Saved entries
-=-=-

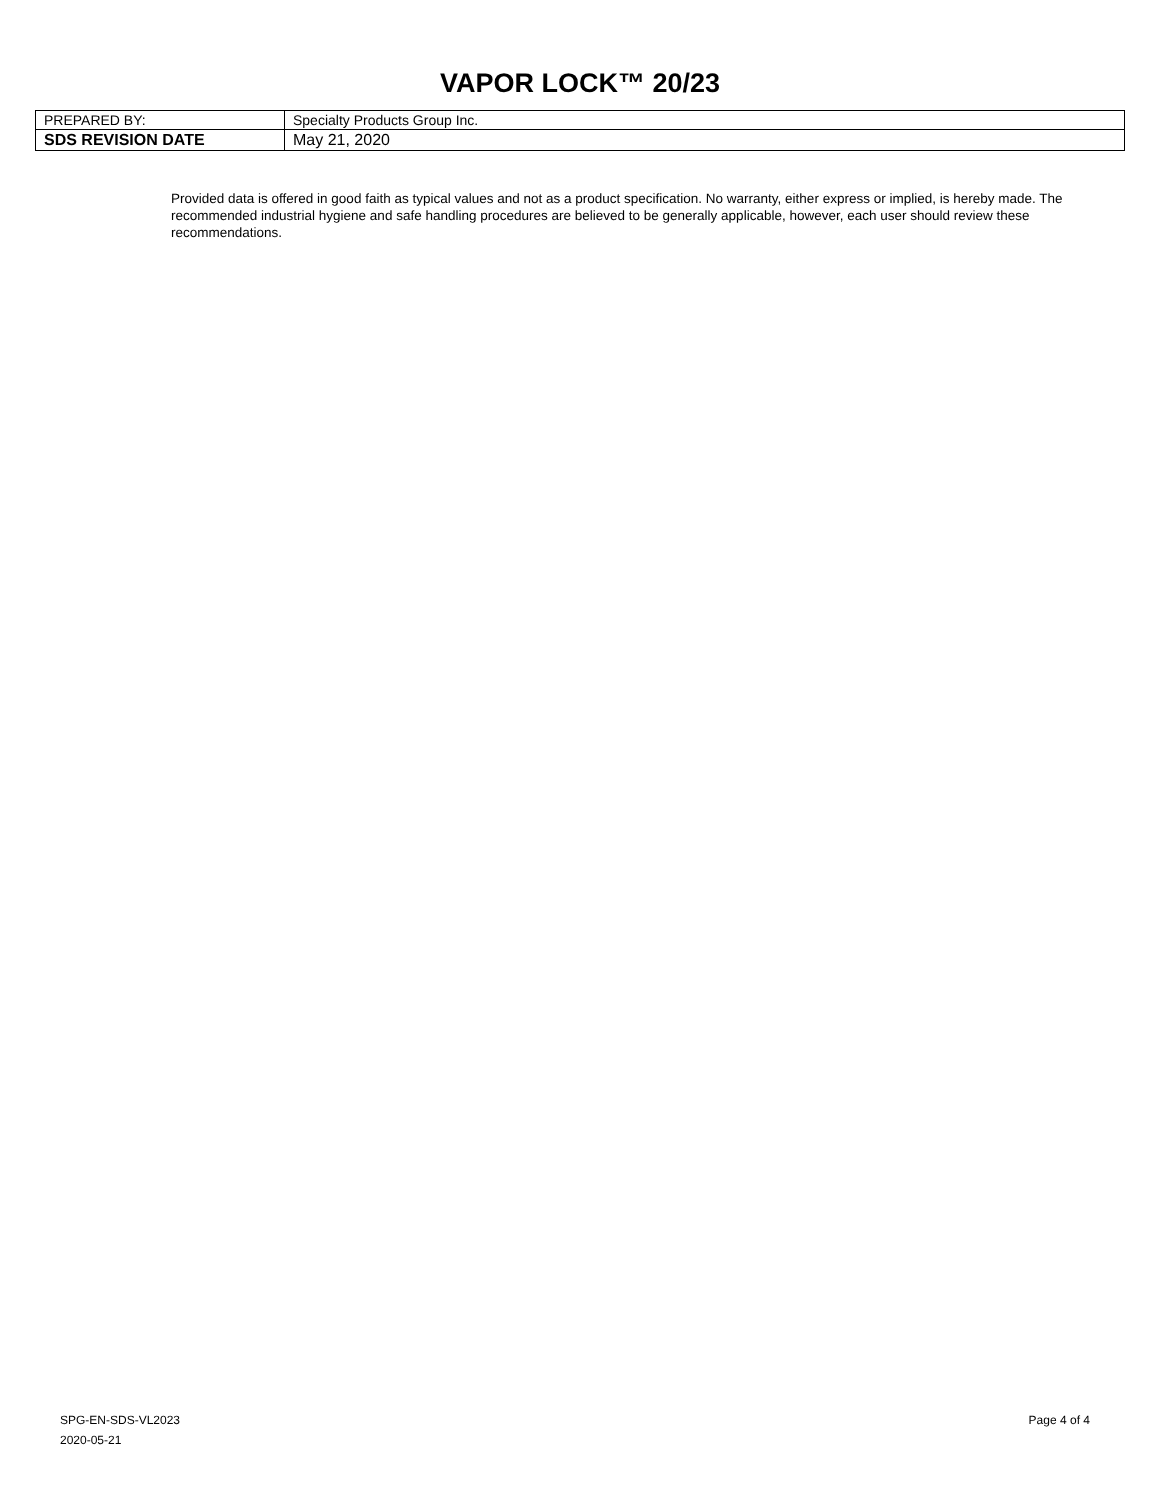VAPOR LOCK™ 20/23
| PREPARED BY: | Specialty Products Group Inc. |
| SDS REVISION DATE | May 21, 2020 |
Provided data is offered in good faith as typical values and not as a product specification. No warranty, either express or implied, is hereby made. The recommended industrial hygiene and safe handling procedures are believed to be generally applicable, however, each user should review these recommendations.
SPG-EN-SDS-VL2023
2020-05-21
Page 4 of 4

-=-=-

-- Instructions to follow --
What you return must match the records above exactly, minus any images.

-- Output for this task --
VAPOR LOCK™ 20/23
| PREPARED BY: | Specialty Products Group Inc. |
| SDS REVISION DATE | May 21, 2020 |
Provided data is offered in good faith as typical values and not as a product specification. No warranty, either express or implied, is hereby made. The recommended industrial hygiene and safe handling procedures are believed to be generally applicable, however, each user should review these recommendations.
SPG-EN-SDS-VL2023
2020-05-21
Page 4 of 4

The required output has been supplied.